For the amount of self-exposure packed into the website, however, Aparo is still a tough cat to grasp. It’s only when he begins speaking of his approach to his art that you start to understand he’s a mouthpiece really. Constantly observing, he channels the sights that he sees into art of all kinds. The internet is his canvas for that.

“[The internet] has made the whole world a stage,” he says. “I’ve created this voyeur community where you walk through a park and you see how all of these things can be used artistically. Also, it’s your whole life on display … my whole art is woven into my daily existance.”

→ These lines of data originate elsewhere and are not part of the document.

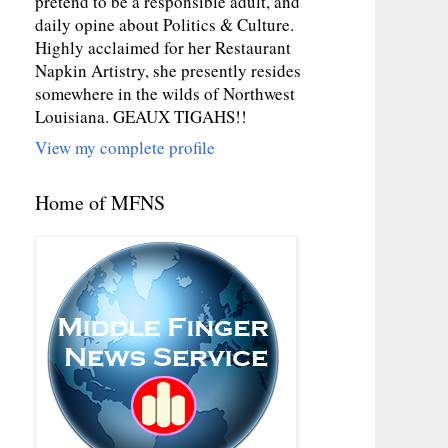
pretend to be a responsible adult, and
daily opine about Politics & Culture.
Highly acclaimed for her Restaurant
Napkin Artistry, she presently resides
somewhere in the wilds of Northwest
Louisiana. GEAUX TIGAHS!!
View my complete profile
Home of MFNS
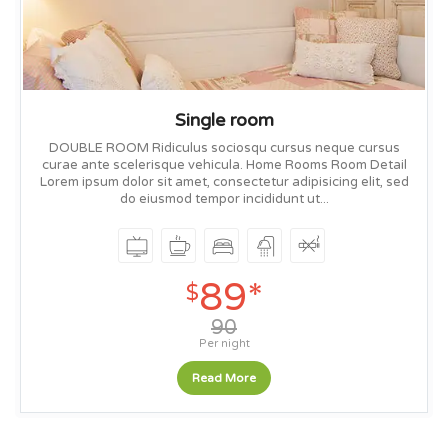
Single room
DOUBLE ROOM Ridiculus sociosqu cursus neque cursus
curae ante scelerisque vehicula. Home Rooms Room Detail
Lorem ipsum dolor sit amet, consectetur adipisicing elit, sed
do eiusmod tempor incididunt ut...
89*
$
90
Per night
Read More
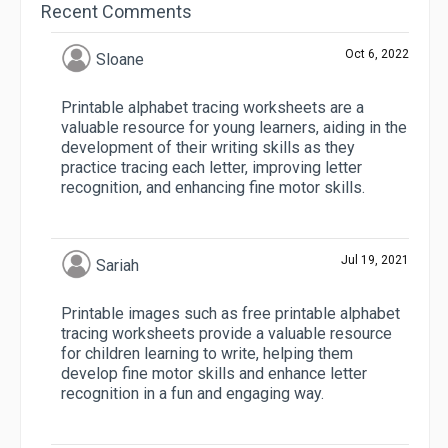
Recent Comments
Oct 6, 2022
Sloane
Printable alphabet tracing worksheets are a
valuable resource for young learners, aiding in the
development of their writing skills as they
practice tracing each letter, improving letter
recognition, and enhancing fine motor skills.
Jul 19, 2021
Sariah
Printable images such as free printable alphabet
tracing worksheets provide a valuable resource
for children learning to write, helping them
develop fine motor skills and enhance letter
recognition in a fun and engaging way.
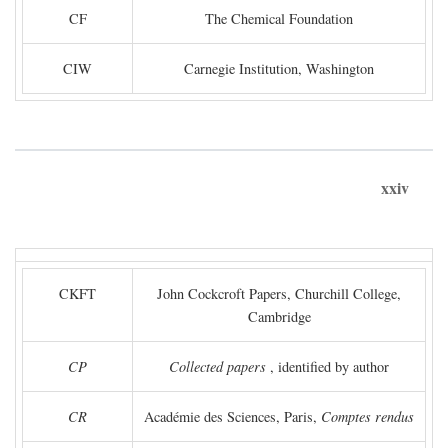
CF
The Chemical Foundation
CIW
Carnegie Institution, Washington
xxiv
CKFT
John Cockcroft Papers, Churchill College,
Cambridge
CP
Collected papers
, identified by author
CR
Académie des Sciences, Paris,
Comptes rendus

In this way, Aparo’s music has a uniquely unfiltered quality and provides the only label capable of encompassing the breadth of his work. Aparo’s sound is organic. Not in a rootsy, willows and waves sort of way. Instead it vibrates with the pulse of everyday life, as Aparo artistically, if chaotically, chronicles the varied vistas that greet his eyes every day. He sees a pair of lovers on the sidewalk and it becomes a song. He spots a dead spider beneath his shoe — there’s track two.

Like the rest of his art, the feel of his albums fluctuate massively from one another.

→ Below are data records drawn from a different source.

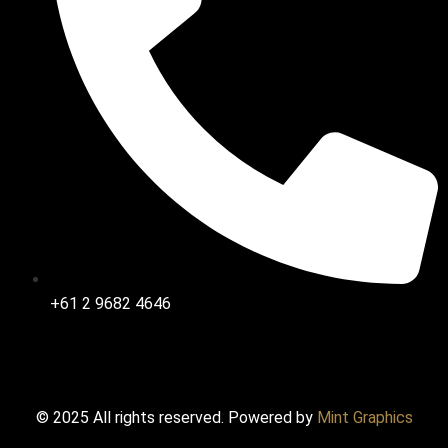
+61 2 9682 4646
© 2025 All rights reserved. Powered by
Mint Graphics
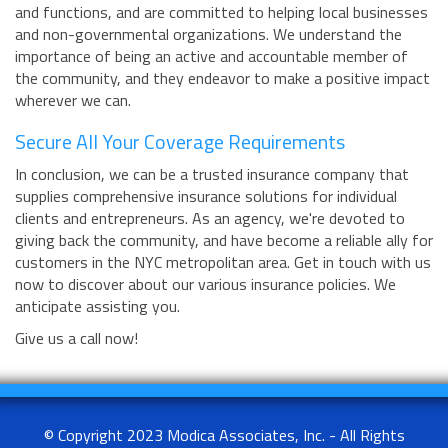
and functions, and are committed to helping local businesses
and non-governmental organizations. We understand the
importance of being an active and accountable member of
the community, and they endeavor to make a positive impact
wherever we can.
Secure All Your Coverage Requirements
In conclusion, we can be a trusted insurance company that
supplies comprehensive insurance solutions for individual
clients and entrepreneurs. As an agency, we're devoted to
giving back the community, and have become a reliable ally for
customers in the NYC metropolitan area. Get in touch with us
now to discover about our various insurance policies. We
anticipate assisting you.
Give us a call now!
© Copyright 2023 Modica Associates, Inc. - All Rights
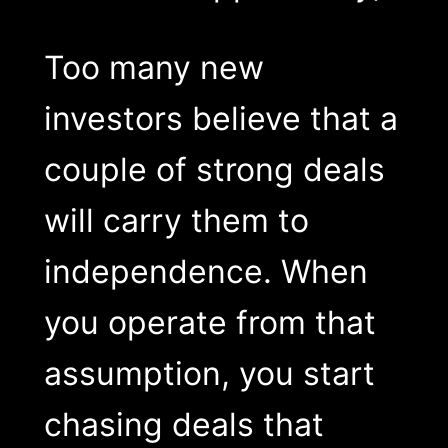
Too many new
investors believe that a
couple of strong deals
will carry them to
independence. When
you operate from that
assumption, you start
chasing deals that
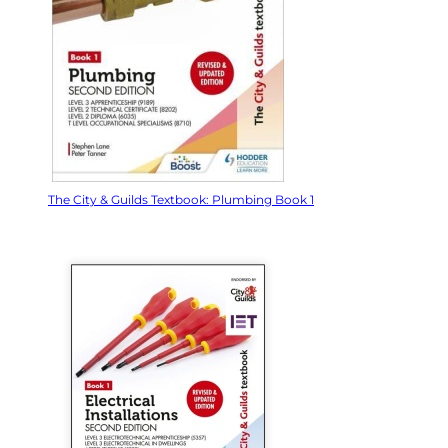
The City & Guilds Textbook: Plumbing Book 1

Accordingly, listening to Aparo’s music is like walking into the Hearst Castle and its maze of wildly divergent decor. In one room, there’s Angie, acoustic guitar in his lap, as he slowly teeters back in forth on a rocking chair, belting out ballads to a wood-paneled room. Through the next door, Angsty Angie is decked out in leather, leaping about on a steel stage and screaming over the blaze of distortion — as he does on “Child You’re the Revolution.” On one hand, there’s the stripped down, acoustic “Third Time Around.” On the other, the uber-produced “Hush,” with its electronic effects and boy band-esque harmonies.

“I’m a young freak,” Aparo says. “You do what you feel.”

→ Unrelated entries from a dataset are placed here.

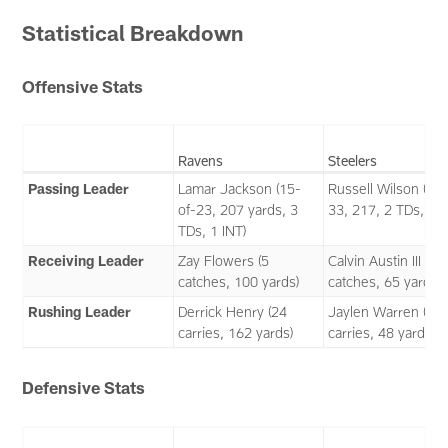
Statistical Breakdown
Offensive Stats
Ravens
Steelers
Passing Leader
Lamar Jackson (15-
Russell Wilson (22-
of-23, 207 yards, 3
33, 217, 2 TDs, 1 I
TDs, 1 INT)
Receiving Leader
Zay Flowers (5
Calvin Austin III (4
catches, 100 yards)
catches, 65 yards)
Rushing Leader
Derrick Henry (24
Jaylen Warren (12
carries, 162 yards)
carries, 48 yards)
Defensive Stats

Nothing could be more true for Aparo. Getting to the heart, the feeling of things, is what he does with each track, regardless of genre or production quality. It might not be polished to perfection, but how like life, no?

And that’s the unifying factor. As he begins this tour, which stops at Jammin’ Java Aug. 19, he’ll do so with just his drummer in support. Never mind the fact they’re touring in support of a full-on rock EP titled “El Primero de Tres,” the first of a trilogy of releases that culminates next spring.

“We’ll play ‘Child You’re the Revolution’ and people will come up to us afterwards and tell us that we sound just like the record,” Aparo says. “But we’ve just got a drum kit and an acoustic guitar. What they mean is that we have the spirit of the song.”

If you can understand spirit, if you can understand feeling, you can start to understand Aparo. Then you might be able to value him like his MySpace ‘friends’ Coldplay, Matt Pinfield, Sevendust and Rob Thomas. At the very least, you’ll be able to appreciate one of the most diacritical and immensely talented artists around.